The NBA’s latest truly generational draft prospect, Duke’s Cooper Flagg, must play in the Eastern Conference when he likely jumps to the league in the summer of 2025. Full stop.
There are no ifs, ands, or buts about it, either.
If we want to have a truly healthy and balanced NBA, throwing another potential franchise superstar like Flagg into an already-stacked West is a dire scenario for the league. The sheer talent disparity between the two conferences — the West has had more All-NBA players every season for 26 straight years — is already way too glaring.
The East’s embarrassingly slow start to the 2024-2025 season only confirms as much. It’s still a small sample size (less than 10 games into the year at the time of this writing), but here are some eye-opening early numbers to keep in mind if you’re one of those people who’d like to see Flagg play somewhere West of the Rocky Mountains:
- Only two East teams, the Cleveland Cavaliers and Boston Celtics, currently have a winning record. That’s right. Quite literally, everyone else outside of Cleveland and Boston in the East is straddling the line at .500 or lower. Yikes.

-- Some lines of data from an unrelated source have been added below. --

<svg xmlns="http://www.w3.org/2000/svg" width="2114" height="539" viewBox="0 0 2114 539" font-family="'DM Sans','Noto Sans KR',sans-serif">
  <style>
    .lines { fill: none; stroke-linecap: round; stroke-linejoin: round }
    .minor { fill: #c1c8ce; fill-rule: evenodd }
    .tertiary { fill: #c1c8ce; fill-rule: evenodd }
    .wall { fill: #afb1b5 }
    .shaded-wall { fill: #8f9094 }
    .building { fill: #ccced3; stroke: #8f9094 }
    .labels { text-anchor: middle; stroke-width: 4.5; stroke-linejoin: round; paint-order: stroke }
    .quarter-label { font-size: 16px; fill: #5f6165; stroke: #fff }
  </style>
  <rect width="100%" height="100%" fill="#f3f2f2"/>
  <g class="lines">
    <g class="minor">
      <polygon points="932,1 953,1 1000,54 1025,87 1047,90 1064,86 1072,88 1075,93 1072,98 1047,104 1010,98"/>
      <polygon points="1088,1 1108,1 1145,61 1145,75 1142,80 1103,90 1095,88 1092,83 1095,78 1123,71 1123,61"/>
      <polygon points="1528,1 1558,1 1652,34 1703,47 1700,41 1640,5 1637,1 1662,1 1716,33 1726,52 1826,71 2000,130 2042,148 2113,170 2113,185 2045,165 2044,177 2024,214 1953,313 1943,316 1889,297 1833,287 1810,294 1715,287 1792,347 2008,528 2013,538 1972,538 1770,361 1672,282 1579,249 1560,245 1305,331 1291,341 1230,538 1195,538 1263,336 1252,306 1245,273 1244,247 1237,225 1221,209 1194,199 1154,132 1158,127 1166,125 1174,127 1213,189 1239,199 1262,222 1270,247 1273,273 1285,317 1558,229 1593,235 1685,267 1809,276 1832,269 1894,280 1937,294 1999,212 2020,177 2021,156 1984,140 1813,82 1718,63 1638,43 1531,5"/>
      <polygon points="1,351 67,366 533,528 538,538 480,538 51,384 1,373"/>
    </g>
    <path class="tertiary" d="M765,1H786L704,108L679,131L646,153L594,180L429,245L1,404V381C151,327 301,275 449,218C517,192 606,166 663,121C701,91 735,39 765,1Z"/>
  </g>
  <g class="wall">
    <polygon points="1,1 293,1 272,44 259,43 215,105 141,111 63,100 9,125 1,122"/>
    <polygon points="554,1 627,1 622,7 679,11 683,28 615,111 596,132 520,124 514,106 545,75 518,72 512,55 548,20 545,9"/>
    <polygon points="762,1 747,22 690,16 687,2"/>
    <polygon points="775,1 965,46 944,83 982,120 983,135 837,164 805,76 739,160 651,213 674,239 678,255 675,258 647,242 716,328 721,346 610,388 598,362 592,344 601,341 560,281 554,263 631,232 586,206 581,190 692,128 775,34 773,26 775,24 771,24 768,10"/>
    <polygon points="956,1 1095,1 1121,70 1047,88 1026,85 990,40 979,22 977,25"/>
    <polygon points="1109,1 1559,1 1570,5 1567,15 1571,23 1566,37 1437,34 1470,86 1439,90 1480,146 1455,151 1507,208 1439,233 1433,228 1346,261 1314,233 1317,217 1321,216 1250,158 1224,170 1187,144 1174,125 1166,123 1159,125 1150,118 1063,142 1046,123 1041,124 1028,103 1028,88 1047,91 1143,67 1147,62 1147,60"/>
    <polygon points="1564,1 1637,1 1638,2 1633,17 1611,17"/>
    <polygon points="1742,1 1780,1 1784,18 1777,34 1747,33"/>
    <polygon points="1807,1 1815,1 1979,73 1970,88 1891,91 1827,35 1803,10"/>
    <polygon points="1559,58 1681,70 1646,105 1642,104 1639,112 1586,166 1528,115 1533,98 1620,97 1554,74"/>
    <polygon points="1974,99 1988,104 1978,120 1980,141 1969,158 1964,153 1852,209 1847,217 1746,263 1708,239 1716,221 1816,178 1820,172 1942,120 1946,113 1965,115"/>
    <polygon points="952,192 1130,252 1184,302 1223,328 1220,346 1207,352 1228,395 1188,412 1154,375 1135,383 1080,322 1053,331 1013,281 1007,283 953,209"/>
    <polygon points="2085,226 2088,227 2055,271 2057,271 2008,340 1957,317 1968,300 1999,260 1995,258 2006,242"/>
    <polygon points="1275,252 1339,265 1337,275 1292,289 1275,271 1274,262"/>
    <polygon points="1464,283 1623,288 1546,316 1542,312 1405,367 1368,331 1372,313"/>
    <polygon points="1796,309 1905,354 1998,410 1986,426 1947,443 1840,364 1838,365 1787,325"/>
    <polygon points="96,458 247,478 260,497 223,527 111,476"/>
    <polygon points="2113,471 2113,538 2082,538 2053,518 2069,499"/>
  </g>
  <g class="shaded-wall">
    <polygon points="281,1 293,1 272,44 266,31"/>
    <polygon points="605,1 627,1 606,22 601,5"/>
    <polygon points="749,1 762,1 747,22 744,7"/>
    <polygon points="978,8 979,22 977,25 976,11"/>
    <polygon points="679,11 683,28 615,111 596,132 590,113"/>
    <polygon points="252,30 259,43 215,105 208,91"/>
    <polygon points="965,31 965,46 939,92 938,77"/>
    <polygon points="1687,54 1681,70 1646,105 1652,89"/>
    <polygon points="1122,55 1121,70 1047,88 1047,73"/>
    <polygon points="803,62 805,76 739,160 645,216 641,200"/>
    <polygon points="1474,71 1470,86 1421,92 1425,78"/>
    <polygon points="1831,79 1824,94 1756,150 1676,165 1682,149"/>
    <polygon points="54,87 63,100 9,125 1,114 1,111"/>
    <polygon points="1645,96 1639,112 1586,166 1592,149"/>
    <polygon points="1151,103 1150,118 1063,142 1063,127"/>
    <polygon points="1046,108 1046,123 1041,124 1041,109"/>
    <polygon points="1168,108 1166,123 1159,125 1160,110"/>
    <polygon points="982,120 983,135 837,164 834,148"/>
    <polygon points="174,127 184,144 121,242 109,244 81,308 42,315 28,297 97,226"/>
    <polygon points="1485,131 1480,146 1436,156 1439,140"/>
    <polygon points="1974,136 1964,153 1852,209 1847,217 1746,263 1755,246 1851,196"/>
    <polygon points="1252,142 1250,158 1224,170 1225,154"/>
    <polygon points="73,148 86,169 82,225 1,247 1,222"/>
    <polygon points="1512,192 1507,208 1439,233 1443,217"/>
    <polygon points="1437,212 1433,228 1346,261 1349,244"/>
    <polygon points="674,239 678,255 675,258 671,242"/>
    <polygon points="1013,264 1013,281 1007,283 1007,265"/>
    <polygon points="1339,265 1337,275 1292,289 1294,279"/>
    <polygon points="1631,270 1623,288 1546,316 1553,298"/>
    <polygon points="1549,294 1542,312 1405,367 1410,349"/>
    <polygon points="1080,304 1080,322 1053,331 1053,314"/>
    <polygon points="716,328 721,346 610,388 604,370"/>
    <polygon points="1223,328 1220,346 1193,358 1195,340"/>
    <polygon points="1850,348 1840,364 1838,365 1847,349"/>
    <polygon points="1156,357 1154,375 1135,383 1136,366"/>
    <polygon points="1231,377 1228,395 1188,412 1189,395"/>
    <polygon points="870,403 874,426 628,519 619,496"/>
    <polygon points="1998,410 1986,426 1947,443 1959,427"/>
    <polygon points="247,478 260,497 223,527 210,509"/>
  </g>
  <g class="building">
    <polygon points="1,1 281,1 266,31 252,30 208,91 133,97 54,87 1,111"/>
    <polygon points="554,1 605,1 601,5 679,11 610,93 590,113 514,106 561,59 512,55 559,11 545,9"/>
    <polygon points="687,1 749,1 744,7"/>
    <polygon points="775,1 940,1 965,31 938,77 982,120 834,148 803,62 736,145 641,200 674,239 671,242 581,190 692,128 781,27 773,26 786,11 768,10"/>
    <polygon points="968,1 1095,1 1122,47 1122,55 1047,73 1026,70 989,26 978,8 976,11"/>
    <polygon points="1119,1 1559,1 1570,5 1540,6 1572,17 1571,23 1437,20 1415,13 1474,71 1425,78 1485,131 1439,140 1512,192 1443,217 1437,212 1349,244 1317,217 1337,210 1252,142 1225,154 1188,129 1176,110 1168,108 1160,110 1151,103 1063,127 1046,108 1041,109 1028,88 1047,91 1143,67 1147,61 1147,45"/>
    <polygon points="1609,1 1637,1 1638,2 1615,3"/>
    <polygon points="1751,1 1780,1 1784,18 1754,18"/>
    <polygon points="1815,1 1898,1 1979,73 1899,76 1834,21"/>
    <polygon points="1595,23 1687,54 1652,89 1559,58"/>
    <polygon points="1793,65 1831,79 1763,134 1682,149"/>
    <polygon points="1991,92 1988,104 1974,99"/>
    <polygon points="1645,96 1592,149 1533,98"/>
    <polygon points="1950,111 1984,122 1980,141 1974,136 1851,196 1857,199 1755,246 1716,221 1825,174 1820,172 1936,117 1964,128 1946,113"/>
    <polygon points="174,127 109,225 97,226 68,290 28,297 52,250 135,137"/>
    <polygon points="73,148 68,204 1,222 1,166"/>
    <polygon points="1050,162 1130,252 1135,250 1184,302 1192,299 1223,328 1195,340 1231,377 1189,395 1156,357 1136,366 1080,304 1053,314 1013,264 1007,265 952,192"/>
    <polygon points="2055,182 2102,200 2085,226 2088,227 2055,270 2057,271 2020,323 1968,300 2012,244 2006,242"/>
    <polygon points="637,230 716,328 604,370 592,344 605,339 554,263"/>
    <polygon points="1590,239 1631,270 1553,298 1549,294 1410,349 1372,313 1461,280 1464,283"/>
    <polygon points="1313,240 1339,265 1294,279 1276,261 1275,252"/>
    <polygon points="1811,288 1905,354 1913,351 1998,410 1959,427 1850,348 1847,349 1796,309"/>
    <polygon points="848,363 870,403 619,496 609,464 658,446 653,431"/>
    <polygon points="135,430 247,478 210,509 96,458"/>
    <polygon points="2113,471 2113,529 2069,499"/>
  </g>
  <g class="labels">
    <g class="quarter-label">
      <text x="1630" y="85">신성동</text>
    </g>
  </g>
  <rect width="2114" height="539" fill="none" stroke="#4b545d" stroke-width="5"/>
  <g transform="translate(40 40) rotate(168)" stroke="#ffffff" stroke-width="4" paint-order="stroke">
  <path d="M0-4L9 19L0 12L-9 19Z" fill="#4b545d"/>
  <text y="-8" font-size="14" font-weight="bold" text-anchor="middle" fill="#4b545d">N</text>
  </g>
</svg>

- Eight of the NBA’s 10 best records so far belong to Western Conference teams. Eight. EIGHT.
- The West, itself, is winning over 70 percent of its games head-to-head with the East so far. That’s roughly a 57-win pace over an 82-game season, by the way. A real ho-hum kind of dominance.
- The East, itself, is also being heavily dragged down by the struggling Philadelphia 76ers and Milwaukee Bucks, who were supposed to be bellwethers as conference heavyweights. From injuries and age to good old-fashioned bad luck, these two teams are instead mired at the bottom of the standings. Tough scene.

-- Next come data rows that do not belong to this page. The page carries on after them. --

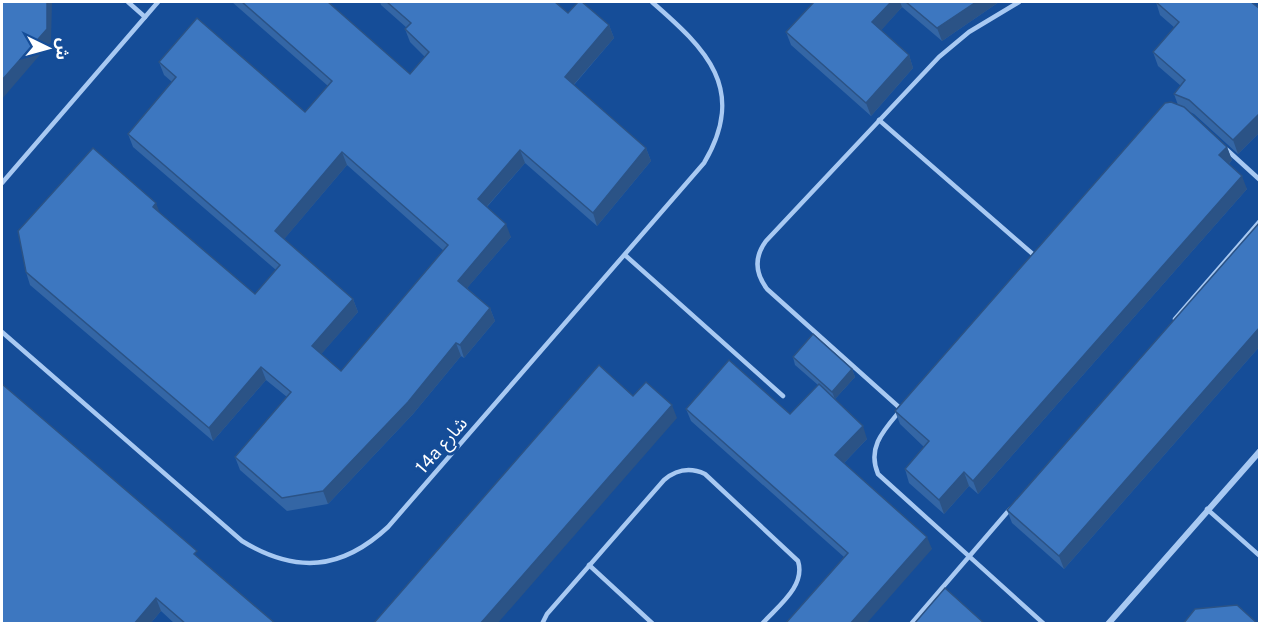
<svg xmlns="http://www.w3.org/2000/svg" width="1261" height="625" viewBox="0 0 1261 625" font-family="'Public Sans','Noto Sans Arabic',sans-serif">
  <rect width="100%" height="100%" fill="#154d98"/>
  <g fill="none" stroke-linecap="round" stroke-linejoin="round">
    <g stroke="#a8c9f2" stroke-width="4.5">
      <path d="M 128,2 L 145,17"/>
      <path d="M 879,120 L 1035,256"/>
      <path d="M 1226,149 L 1260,180"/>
      <path d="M 2,183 L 158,2"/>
      <path d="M 625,255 L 783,396"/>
      <path d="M 1175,319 L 1260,221"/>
      <path d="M 2,332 L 242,541 C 296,574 342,570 388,527 L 704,163 C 748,89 706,49 652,2"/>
      <path d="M 901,409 L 767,289 C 755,273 754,257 766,241 L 939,57 L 969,32 L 1019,2"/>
      <path d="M 899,412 C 883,431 867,448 878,474 L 1044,624"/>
      <path d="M 1207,509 L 1260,556"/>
      <path d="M 589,565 L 653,624"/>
      <path d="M 542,624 L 547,614 L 664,480 C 677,469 690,467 705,474 L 798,561 C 806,586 778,606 762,624"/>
      <path d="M 911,624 L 1010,509"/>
    </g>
    <path stroke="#a8c9f2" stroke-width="6" d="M 1108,624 L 1260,451"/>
  </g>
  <g fill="#3466a5" fill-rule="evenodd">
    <path d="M 232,2 L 328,2 L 410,74 L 425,57 L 410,42 L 405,29 L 407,28 L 381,5 L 380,2 L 555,2 L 568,13 L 609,25 L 614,38 L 574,85 L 646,148 L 651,161 L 597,226 L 525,163 L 487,207 L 511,237 L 467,288 L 490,308 L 495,321 L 464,358 L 461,356 L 413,414 L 328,504 L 287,511 L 240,470 L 235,457 L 287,397 L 266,380 L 213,441 L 30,285 L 26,272 L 160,213 L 255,294 L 276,270 L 133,147 L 128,134 L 172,82 L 164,75 L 159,62 L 305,112 L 328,86 ZM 347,165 L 444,251 L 341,371 L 321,354 L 358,312 L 353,299 L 284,239 Z"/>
    <path d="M 814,2 L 999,2 L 942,41 L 902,7 L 881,30 L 909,55 L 913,68 L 871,116 L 791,45 L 786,32 Z"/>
    <path d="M 1156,2 L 1260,9 L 1260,132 L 1238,154 L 1194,114 L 1188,111 L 1227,147 L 1232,160 L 1229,164 L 1247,189 L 978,494 L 969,486 L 944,514 L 909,483 L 905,469 L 924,447 L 900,424 L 895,411 L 1178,105 L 1174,94 L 1181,86 L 1158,66 L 1153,52 L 1175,28 L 1160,15 Z"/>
    <path d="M 1260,222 L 1260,346 L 1064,569 L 1012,523 L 1007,510 Z"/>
    <path d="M 793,357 L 852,369 L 855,377 L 835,399 L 867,439 L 844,463 L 932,549 L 844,557 L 691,421 L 686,409 L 790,414 L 818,385 L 795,365 Z"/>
    <path d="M 199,558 L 276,624 L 175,624 L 161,611 L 150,624 L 2,624 Z"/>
  </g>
  <g fill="#2b5386">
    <path d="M 47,2 L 52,2 L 51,42 L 2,99 L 2,80 Z"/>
    <path d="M 891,2 L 900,2 L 902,7 L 877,35 L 872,22 Z"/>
    <path d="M 976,2 L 999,2 L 942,41 L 937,28 Z"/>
    <path d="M 609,25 L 614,38 L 569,90 L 565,77 Z"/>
    <path d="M 909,55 L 913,68 L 871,116 L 866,103 Z"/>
    <path d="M 1260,113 L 1260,132 L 1238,154 L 1233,140 Z"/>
    <path d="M 1227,147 L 1232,160 L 1224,169 L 1219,155 Z"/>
    <path d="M 646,148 L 651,161 L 597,226 L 593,213 Z"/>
    <path d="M 520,150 L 525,163 L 482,212 L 478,199 Z"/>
    <path d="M 342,152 L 347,165 L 280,244 L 275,231 Z"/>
    <path d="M 1242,176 L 1247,189 L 978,494 L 973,481 Z"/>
    <path d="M 156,203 L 161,216 L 153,207 Z"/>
    <path d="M 506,224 L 511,237 L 462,294 L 458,281 Z"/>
    <path d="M 353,299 L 358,312 L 317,359 L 312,346 Z"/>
    <path d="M 490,308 L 495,321 L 464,358 L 460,345 Z"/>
    <path d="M 1260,327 L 1260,346 L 1064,569 L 1059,556 Z"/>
    <path d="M 456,343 L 461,356 L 413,414 L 328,504 L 323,491 Z"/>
    <path d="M 261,367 L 266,380 L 213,441 L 209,428 Z"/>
    <path d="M 852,369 L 855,377 L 835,399 L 832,392 Z"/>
    <path d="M 672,405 L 677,418 L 497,624 L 480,624 Z"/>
    <path d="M 863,426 L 867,439 L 840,467 L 835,455 Z"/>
    <path d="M 964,472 L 969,486 L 944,514 L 939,500 Z"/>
    <path d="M 927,537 L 932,549 L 866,624 L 850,624 Z"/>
    <path d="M 156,598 L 161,611 L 150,624 L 134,624 Z"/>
  </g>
  <g fill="#3d77c0" stroke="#2b5386" stroke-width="1.5" fill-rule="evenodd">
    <path d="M 2,2 L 47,2 L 47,29 L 2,80 Z"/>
    <path d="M 242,2 L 328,2 L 410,74 L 429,52 L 405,29 L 411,23 L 387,2 L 555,2 L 568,13 L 578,2 L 582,2 L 609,25 L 565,77 L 646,148 L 593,213 L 520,150 L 478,199 L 506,224 L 458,281 L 490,308 L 460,345 L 456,343 L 408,402 L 323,491 L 282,498 L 235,457 L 291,392 L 261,367 L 209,428 L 26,272 L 18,231 L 93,148 L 156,203 L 153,207 L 255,294 L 280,265 L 128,134 L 176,77 L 159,62 L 197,18 L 305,112 L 332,81 ZM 342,152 L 448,245 L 341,371 L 312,346 L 353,299 L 275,231 Z"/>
    <path d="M 814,2 L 891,2 L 872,22 L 909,55 L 866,103 L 786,32 Z"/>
    <path d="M 906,2 L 976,2 L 937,28 Z"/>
    <path d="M 1156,2 L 1251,2 L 1260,9 L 1260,113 L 1233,140 L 1189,100 L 1174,94 L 1185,80 L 1153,52 L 1179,22 Z"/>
    <path d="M 1171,102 L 1184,107 L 1227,147 L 1219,155 L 1242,176 L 973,481 L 964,472 L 939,500 L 905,469 L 929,441 L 895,411 L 1165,103 Z"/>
    <path d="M 1260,222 L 1260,327 L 1059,556 L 1007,510 Z"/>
    <path d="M 813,334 L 852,369 L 832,392 L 793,357 Z"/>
    <path d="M 729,360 L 790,414 L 819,384 L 863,426 L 835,455 L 927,537 L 850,624 L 785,624 L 848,553 L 686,409 Z"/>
    <path d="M 599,365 L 633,396 L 646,382 L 672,405 L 480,624 L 373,624 Z"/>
    <path d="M 2,384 L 197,551 L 194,554 L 276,624 L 186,624 L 156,598 L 134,624 L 2,624 Z"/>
    <path d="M 945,588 L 985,624 L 914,624 Z"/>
    <path d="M 1237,605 L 1258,624 L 1183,624 L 1195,609 Z"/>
  </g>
  <g text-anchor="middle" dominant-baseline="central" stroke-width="6" stroke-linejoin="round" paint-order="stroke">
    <g font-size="18" fill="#fff" stroke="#154d98">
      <text transform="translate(441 445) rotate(-49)">14a شارع</text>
    </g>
  </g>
  <rect width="1261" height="625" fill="none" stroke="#ffffff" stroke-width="6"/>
  <g transform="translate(48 48) rotate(95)" stroke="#154d98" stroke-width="4.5" paint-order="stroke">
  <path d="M0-4.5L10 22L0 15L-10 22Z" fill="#ffffff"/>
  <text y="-9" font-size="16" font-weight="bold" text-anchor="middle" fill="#ffffff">ش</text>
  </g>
</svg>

I know it’s tempting to say we’ll appreciate someone with Flagg’s unique all-around abilities wherever he plays. Which, sure. That’s part of the deal we make as sports fans. Sometimes, it’s just about sitting back and appreciating the show talented athletes can put on.
You take what you can get. I understand.
Still, this massive disparity between the NBA’s East and West simply cannot continue. Flagg and the San Antonio Spurs’ Victor Wembanyama are/were considered two of the best draft prospects in the league in years. For both of them to play on Western teams in a conference where, for example, a 50-win team was the fifth seed last season (a 50-win team was the No. 2 seed in the East) would be an unmitigated disaster for competitive balance.
Western teams already tear each other apart all year. Meanwhile, the 2-3 squads fighting at the top of the East get to be on cruise control as they please. A possible superstar like Flagg going West would just make it even worse. It’s not tenable or sustainable for players or fans of Western teams. (The conference really needs more “nights off,” if you know what I mean!)
The East needs an injection of potential all-time youth and talent. Badly.
So, this is my message to fans of fledgling squads like the Washington Wizards and Toronto Raptors. I’m really rooting for you.
Go capture that Flagg.
The NBA’s interconference competitive balance might depend on it.